#### [EXERCISE REQUIREMENTS]
Lay out the text of all the records below as a Markdown table with two columns, Row and Line, giving each line its own numbered row. Skip any blank lines, and leave the pictures out of the answer.

#### [EXERCISE MATERIALS]
☆ ☆ ☆
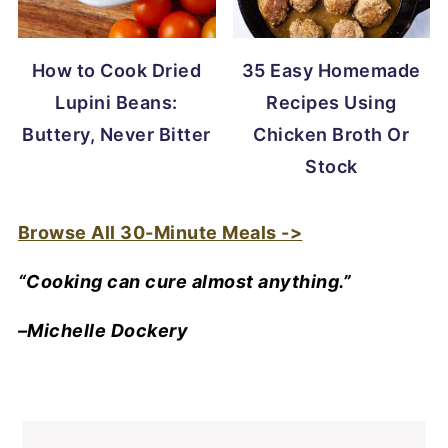
How to Cook Dried
35 Easy Homemade
Lupini Beans:
Recipes Using
Buttery, Never Bitter
Chicken Broth Or
Stock
Browse All 30-Minute Meals ->
“Cooking can cure almost anything.”
–Michelle Dockery
FOOTER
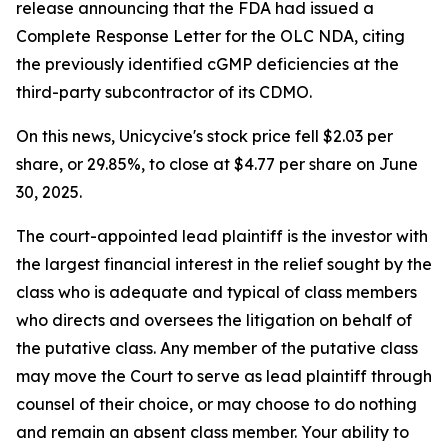
release announcing that the FDA had issued a
Complete Response Letter for the OLC NDA, citing
the previously identified cGMP deficiencies at the
third-party subcontractor of its CDMO.
On this news, Unicycive's stock price fell $2.03 per
share, or 29.85%, to close at $4.77 per share on June
30, 2025.
The court-appointed lead plaintiff is the investor with
the largest financial interest in the relief sought by the
class who is adequate and typical of class members
who directs and oversees the litigation on behalf of
the putative class. Any member of the putative class
may move the Court to serve as lead plaintiff through
counsel of their choice, or may choose to do nothing
and remain an absent class member. Your ability to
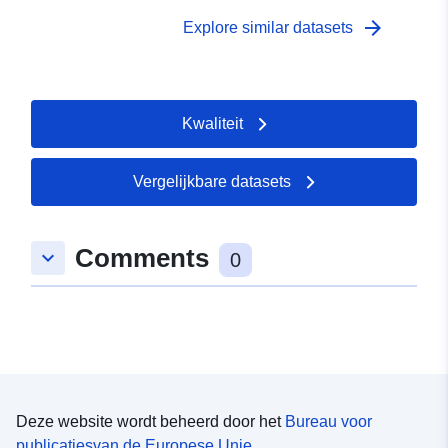
arrow_forward
Explore similar datasets
Kwaliteit
Vergelijkbare datasets
Comments
keyboard_arrow_down
0
Deze website wordt beheerd door het
Bureau voor
publicatiesvan de Europese Unie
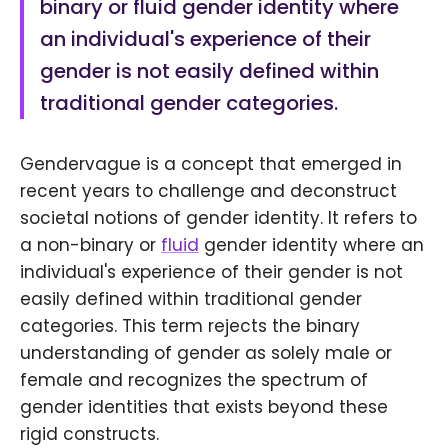
binary or fluid gender identity where
an individual's experience of their
gender is not easily defined within
traditional gender categories.
Gendervague is a concept that emerged in
recent years to challenge and deconstruct
societal notions of gender identity. It refers to
a non-binary or
fluid
gender identity where an
individual's experience of their gender is not
easily defined within traditional gender
categories. This term rejects the binary
understanding of gender as solely male or
female and recognizes the spectrum of
gender identities that exists beyond these
rigid constructs.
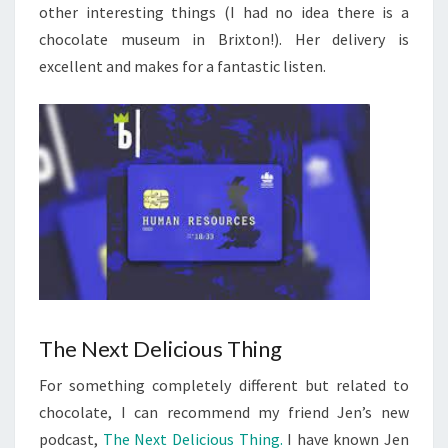
other interesting things (I had no idea there is a
chocolate museum in Brixton!). Her delivery is
excellent and makes for a fantastic listen.
The Next Delicious Thing
For something completely different but related to
chocolate, I can recommend my friend Jen’s new
podcast,
The Next Delicious Thing.
I have known Jen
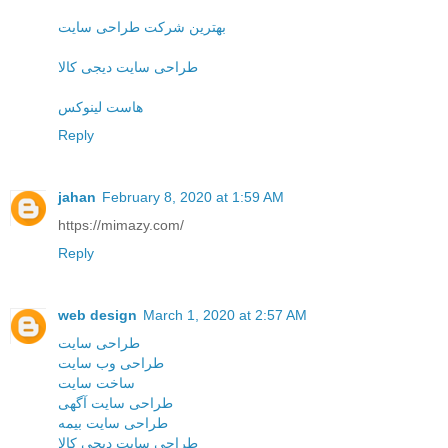
بهترین شرکت طراحی سایت
طراحی سایت دیجی کالا
هاست لینوکس
Reply
jahan
February 8, 2020 at 1:59 AM
https://mimazy.com/
Reply
web design
March 1, 2020 at 2:57 AM
طراحی سایت
طراحی وب سایت
ساخت سایت
طراحی سایت آگهی
طراحی سایت بیمه
طراحی سایت دیجی کالا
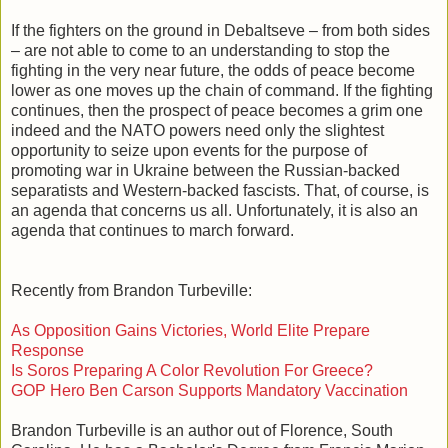
If the fighters on the ground in Debaltseve – from both sides
– are not able to come to an understanding to stop the
fighting in the very near future, the odds of peace become
lower as one moves up the chain of command. If the fighting
continues, then the prospect of peace becomes a grim one
indeed and the NATO powers need only the slightest
opportunity to seize upon events for the purpose of
promoting war in Ukraine between the Russian-backed
separatists and Western-backed fascists. That, of course, is
an agenda that concerns us all. Unfortunately, it is also an
agenda that continues to march forward.
Recently from Brandon Turbeville:
As Opposition Gains Victories, World Elite Prepare
Response
Is Soros Preparing A Color Revolution For Greece?
GOP Hero Ben Carson Supports Mandatory Vaccination
Brandon Turbeville is an author out of Florence, South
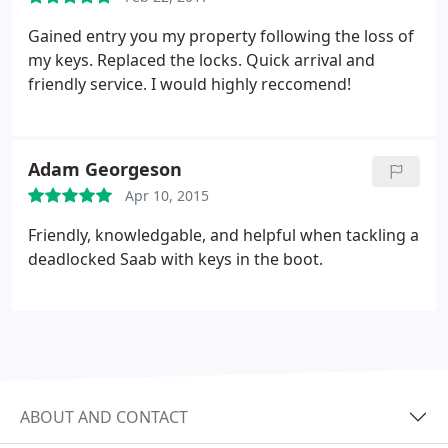
Gained entry you my property following the loss of
my keys. Replaced the locks. Quick arrival and
friendly service. I would highly reccomend!
Adam Georgeson
Apr 10, 2015
Friendly, knowledgable, and helpful when tackling a
deadlocked Saab with keys in the boot.
ABOUT AND CONTACT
☆ ☆ ☆
#### [YOUR SOLUTION]
| Row | Line |
|---|---|
| 1 | How to Cook Dried |
| 2 | 35 Easy Homemade |
| 3 | Lupini Beans: |
| 4 | Recipes Using |
| 5 | Buttery, Never Bitter |
| 6 | Chicken Broth Or |
| 7 | Stock |
| 8 | Browse All 30-Minute Meals -> |
| 9 | “Cooking can cure almost anything.” |
| 10 | –Michelle Dockery |
| 11 | FOOTER |
| 12 | release announcing that the FDA had issued a |
| 13 | Complete Response Letter for the OLC NDA, citing |
| 14 | the previously identified cGMP deficiencies at the |
| 15 | third-party subcontractor of its CDMO. |
| 16 | On this news, Unicycive's stock price fell $2.03 per |
| 17 | share, or 29.85%, to close at $4.77 per share on June |
| 18 | 30, 2025. |
| 19 | The court-appointed lead plaintiff is the investor with |
| 20 | the largest financial interest in the relief sought by the |
| 21 | class who is adequate and typical of class members |
| 22 | who directs and oversees the litigation on behalf of |
| 23 | the putative class. Any member of the putative class |
| 24 | may move the Court to serve as lead plaintiff through |
| 25 | counsel of their choice, or may choose to do nothing |
| 26 | and remain an absent class member. Your ability to |
| 27 | arrow_forward |
| 28 | Explore similar datasets |
| 29 | Kwaliteit |
| 30 | Vergelijkbare datasets |
| 31 | Comments |
| 32 | keyboard_arrow_down |
| 33 | 0 |
| 34 | Deze website wordt beheerd door het |
| 35 | Bureau voor |
| 36 | publicatiesvan de Europese Unie |
| 37 | binary or fluid gender identity where |
| 38 | an individual's experience of their |
| 39 | gender is not easily defined within |
| 40 | traditional gender categories. |
| 41 | Gendervague is a concept that emerged in |
| 42 | recent years to challenge and deconstruct |
| 43 | societal notions of gender identity. It refers to |
| 44 | a non-binary or |
| 45 | fluid |
| 46 | gender identity where an |
| 47 | individual's experience of their gender is not |
| 48 | easily defined within traditional gender |
| 49 | categories. This term rejects the binary |
| 50 | understanding of gender as solely male or |
| 51 | female and recognizes the spectrum of |
| 52 | gender identities that exists beyond these |
| 53 | rigid constructs. |
| 54 | other interesting things (I had no idea there is a |
| 55 | chocolate museum in Brixton!). Her delivery is |
| 56 | excellent and makes for a fantastic listen. |
| 57 | The Next Delicious Thing |
| 58 | For something completely different but related to |
| 59 | chocolate, I can recommend my friend Jen’s new |
| 60 | podcast, |
| 61 | The Next Delicious Thing. |
| 62 | I have known Jen |
| 63 | بهترین شرکت طراحی سایت |
| 64 | طراحی سایت دیجی کالا |
| 65 | هاست لینوکس |
| 66 | Reply |
| 67 | jahan |
| 68 | February 8, 2020 at 1:59 AM |
| 69 | https://mimazy.com/ |
| 70 | Reply |
| 71 | web design |
| 72 | March 1, 2020 at 2:57 AM |
| 73 | طراحی سایت |
| 74 | طراحی وب سایت |
| 75 | ساخت سایت |
| 76 | طراحی سایت آگهی |
| 77 | طراحی سایت بیمه |
| 78 | طراحی سایت دیجی کالا |
| 79 | If the fighters on the ground in Debaltseve – from both sides |
| 80 | – are not able to come to an understanding to stop the |
| 81 | fighting in the very near future, the odds of peace become |
| 82 | lower as one moves up the chain of command. If the fighting |
| 83 | continues, then the prospect of peace becomes a grim one |
| 84 | indeed and the NATO powers need only the slightest |
| 85 | opportunity to seize upon events for the purpose of |
| 86 | promoting war in Ukraine between the Russian-backed |
| 87 | separatists and Western-backed fascists. That, of course, is |
| 88 | an agenda that concerns us all. Unfortunately, it is also an |
| 89 | agenda that continues to march forward. |
| 90 | Recently from Brandon Turbeville: |
| 91 | As Opposition Gains Victories, World Elite Prepare |
| 92 | Response |
| 93 | Is Soros Preparing A Color Revolution For Greece? |
| 94 | GOP Hero Ben Carson Supports Mandatory Vaccination |
| 95 | Brandon Turbeville is an author out of Florence, South |
| 96 | Gained entry you my property following the loss of |
| 97 | my keys. Replaced the locks. Quick arrival and |
| 98 | friendly service. I would highly reccomend! |
| 99 | Adam Georgeson |
| 100 | Apr 10, 2015 |
| 101 | Friendly, knowledgable, and helpful when tackling a |
| 102 | deadlocked Saab with keys in the boot. |
| 103 | ABOUT AND CONTACT |